-- Begin --

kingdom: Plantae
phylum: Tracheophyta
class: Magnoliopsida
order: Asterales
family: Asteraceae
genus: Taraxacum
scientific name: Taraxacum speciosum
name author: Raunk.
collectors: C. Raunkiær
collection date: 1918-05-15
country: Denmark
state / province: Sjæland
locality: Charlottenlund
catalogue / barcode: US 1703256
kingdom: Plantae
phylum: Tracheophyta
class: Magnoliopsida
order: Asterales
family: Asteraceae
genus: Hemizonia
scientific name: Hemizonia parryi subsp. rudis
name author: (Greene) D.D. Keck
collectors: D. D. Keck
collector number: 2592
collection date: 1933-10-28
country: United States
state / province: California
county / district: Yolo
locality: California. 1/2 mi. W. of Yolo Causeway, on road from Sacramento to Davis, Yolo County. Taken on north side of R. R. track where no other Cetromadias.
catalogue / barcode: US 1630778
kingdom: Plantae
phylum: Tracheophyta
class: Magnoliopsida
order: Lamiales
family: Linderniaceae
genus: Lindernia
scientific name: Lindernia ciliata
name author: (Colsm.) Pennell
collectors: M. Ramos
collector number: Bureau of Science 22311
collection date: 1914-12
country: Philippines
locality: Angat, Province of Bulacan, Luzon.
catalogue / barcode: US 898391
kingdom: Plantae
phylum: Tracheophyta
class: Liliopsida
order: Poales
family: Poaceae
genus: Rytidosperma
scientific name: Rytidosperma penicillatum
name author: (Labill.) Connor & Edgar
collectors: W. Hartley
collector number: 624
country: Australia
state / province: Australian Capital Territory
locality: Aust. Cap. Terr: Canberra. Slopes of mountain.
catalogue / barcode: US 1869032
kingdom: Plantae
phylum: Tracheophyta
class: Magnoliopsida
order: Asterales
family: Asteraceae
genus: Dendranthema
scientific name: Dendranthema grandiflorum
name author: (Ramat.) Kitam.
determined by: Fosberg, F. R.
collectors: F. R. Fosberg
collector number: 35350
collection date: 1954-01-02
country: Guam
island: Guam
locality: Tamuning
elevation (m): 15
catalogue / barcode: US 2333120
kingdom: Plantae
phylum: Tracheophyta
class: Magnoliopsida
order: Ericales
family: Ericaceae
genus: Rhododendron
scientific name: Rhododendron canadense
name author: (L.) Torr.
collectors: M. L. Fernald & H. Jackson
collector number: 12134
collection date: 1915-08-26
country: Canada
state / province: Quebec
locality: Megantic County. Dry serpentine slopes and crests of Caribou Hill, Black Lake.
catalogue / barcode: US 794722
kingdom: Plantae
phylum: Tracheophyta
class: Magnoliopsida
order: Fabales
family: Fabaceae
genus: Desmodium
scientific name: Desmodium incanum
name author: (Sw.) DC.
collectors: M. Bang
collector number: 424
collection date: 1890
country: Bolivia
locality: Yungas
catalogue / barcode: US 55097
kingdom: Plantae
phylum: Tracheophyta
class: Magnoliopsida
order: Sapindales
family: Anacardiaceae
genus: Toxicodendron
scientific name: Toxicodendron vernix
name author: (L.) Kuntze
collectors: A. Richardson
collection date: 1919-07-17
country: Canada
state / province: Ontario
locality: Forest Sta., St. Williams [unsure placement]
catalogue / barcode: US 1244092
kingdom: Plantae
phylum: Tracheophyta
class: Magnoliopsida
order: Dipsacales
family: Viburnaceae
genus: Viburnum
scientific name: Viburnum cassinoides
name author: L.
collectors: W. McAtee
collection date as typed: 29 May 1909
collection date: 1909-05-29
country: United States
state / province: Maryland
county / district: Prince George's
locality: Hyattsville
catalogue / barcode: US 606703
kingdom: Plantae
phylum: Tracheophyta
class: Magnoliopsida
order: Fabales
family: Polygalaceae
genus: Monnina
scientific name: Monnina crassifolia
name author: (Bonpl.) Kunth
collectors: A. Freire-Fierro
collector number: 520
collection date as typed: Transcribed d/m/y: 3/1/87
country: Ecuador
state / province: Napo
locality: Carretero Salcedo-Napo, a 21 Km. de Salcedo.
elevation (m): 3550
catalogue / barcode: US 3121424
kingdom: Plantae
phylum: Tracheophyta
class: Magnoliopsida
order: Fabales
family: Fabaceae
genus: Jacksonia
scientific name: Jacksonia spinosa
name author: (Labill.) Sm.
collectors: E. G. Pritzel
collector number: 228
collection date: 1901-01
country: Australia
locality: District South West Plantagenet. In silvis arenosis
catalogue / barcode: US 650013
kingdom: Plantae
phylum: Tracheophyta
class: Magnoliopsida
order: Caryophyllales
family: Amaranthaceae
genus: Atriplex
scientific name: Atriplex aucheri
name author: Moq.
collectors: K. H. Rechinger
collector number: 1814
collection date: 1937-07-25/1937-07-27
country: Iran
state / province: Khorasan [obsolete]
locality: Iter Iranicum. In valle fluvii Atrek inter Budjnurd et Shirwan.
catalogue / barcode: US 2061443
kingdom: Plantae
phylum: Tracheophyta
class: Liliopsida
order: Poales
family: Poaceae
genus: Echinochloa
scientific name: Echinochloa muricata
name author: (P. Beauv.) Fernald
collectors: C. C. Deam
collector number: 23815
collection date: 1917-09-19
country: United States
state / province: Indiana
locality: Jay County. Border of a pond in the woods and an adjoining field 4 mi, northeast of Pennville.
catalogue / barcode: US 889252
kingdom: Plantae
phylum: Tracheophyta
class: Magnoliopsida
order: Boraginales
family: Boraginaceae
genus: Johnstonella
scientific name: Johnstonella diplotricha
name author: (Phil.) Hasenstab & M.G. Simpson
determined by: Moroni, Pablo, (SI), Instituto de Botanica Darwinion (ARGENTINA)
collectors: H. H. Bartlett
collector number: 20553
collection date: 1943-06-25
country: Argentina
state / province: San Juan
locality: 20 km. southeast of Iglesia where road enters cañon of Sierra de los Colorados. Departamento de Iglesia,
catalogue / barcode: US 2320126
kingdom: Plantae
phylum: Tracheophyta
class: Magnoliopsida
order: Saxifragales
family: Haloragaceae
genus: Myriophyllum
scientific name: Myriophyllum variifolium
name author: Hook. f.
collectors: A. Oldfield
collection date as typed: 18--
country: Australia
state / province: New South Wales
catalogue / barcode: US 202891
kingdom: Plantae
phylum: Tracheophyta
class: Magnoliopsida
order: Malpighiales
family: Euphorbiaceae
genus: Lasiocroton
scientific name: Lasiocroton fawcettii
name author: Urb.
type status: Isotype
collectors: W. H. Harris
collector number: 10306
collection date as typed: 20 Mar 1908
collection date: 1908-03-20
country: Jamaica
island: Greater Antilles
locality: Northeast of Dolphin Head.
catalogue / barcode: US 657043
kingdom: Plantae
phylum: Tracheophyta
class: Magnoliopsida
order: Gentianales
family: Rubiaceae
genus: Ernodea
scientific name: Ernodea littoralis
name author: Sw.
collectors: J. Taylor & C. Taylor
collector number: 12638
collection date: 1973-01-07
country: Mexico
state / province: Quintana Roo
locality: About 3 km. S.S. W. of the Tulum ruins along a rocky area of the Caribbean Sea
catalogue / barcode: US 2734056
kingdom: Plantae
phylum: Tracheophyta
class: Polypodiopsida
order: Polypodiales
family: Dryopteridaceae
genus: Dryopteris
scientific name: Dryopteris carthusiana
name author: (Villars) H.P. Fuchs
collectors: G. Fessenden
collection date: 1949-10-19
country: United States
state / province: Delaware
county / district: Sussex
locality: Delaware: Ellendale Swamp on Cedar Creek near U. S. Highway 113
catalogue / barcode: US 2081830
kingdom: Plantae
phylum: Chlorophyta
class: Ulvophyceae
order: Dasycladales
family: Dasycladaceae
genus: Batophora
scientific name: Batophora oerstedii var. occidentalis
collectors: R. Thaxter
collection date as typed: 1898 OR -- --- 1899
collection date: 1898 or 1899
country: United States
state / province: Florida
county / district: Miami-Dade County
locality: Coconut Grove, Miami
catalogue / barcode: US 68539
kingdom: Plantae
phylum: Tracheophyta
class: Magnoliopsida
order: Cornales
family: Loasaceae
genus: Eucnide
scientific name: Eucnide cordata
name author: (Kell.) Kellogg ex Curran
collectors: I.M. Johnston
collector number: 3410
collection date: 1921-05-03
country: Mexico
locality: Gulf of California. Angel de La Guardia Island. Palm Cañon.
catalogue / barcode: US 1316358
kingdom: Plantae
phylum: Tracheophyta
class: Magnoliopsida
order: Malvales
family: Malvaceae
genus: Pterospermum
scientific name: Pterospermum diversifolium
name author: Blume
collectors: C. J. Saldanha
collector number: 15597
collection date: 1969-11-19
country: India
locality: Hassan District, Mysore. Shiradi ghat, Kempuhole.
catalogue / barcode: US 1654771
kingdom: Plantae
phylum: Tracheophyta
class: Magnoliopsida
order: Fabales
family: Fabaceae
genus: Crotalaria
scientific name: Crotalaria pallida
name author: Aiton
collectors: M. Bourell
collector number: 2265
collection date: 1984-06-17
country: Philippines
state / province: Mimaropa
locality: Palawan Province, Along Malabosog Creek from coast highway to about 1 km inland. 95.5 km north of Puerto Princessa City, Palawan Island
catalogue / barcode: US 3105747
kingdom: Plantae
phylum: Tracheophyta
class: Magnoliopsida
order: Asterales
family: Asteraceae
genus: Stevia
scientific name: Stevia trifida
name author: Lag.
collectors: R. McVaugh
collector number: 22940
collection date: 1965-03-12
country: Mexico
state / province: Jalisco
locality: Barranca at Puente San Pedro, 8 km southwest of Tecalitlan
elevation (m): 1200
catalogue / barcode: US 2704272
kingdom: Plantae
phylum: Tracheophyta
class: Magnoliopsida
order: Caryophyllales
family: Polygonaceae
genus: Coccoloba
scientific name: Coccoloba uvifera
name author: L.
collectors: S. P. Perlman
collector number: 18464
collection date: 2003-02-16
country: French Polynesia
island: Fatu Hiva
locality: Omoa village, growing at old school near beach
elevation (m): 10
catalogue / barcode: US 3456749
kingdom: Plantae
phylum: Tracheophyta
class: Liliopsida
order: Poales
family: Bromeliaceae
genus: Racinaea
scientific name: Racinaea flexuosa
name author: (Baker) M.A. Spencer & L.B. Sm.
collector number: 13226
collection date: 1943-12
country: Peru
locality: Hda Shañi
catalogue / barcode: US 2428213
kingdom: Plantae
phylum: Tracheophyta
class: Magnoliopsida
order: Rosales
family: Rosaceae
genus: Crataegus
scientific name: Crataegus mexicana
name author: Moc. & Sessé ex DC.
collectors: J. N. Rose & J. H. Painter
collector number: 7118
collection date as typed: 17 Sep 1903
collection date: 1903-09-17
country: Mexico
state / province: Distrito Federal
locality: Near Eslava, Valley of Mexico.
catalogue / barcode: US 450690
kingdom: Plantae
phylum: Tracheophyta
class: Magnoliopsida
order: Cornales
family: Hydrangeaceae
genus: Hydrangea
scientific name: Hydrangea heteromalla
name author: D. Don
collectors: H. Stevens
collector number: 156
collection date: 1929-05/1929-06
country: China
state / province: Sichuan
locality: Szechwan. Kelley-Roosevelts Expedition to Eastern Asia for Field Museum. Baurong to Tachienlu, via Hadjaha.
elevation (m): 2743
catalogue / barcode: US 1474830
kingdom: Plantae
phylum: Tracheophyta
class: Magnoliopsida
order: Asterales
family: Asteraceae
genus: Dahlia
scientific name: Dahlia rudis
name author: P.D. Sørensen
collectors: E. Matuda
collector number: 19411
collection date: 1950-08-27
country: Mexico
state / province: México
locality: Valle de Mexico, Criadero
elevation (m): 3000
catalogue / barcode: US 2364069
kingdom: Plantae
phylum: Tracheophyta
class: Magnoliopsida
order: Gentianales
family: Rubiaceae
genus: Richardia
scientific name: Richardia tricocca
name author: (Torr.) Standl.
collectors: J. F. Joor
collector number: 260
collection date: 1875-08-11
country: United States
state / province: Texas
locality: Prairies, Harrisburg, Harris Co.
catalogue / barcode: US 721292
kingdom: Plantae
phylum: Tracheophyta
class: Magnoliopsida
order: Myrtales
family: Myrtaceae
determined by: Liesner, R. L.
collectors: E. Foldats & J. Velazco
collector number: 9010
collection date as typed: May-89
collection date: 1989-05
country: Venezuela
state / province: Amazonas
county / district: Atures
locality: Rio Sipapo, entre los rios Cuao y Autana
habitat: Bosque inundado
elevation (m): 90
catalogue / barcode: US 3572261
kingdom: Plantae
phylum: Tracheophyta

-- End --

What is required >> Please copy the lines above word for word, starting at the very first line and ending at the line that contains "catalogue / barcode: US 1869032", including that line.

Response below >>
kingdom: Plantae
phylum: Tracheophyta
class: Magnoliopsida
order: Asterales
family: Asteraceae
genus: Taraxacum
scientific name: Taraxacum speciosum
name author: Raunk.
collectors: C. Raunkiær
collection date: 1918-05-15
country: Denmark
state / province: Sjæland
locality: Charlottenlund
catalogue / barcode: US 1703256
kingdom: Plantae
phylum: Tracheophyta
class: Magnoliopsida
order: Asterales
family: Asteraceae
genus: Hemizonia
scientific name: Hemizonia parryi subsp. rudis
name author: (Greene) D.D. Keck
collectors: D. D. Keck
collector number: 2592
collection date: 1933-10-28
country: United States
state / province: California
county / district: Yolo
locality: California. 1/2 mi. W. of Yolo Causeway, on road from Sacramento to Davis, Yolo County. Taken on north side of R. R. track where no other Cetromadias.
catalogue / barcode: US 1630778
kingdom: Plantae
phylum: Tracheophyta
class: Magnoliopsida
order: Lamiales
family: Linderniaceae
genus: Lindernia
scientific name: Lindernia ciliata
name author: (Colsm.) Pennell
collectors: M. Ramos
collector number: Bureau of Science 22311
collection date: 1914-12
country: Philippines
locality: Angat, Province of Bulacan, Luzon.
catalogue / barcode: US 898391
kingdom: Plantae
phylum: Tracheophyta
class: Liliopsida
order: Poales
family: Poaceae
genus: Rytidosperma
scientific name: Rytidosperma penicillatum
name author: (Labill.) Connor & Edgar
collectors: W. Hartley
collector number: 624
country: Australia
state / province: Australian Capital Territory
locality: Aust. Cap. Terr: Canberra. Slopes of mountain.
catalogue / barcode: US 1869032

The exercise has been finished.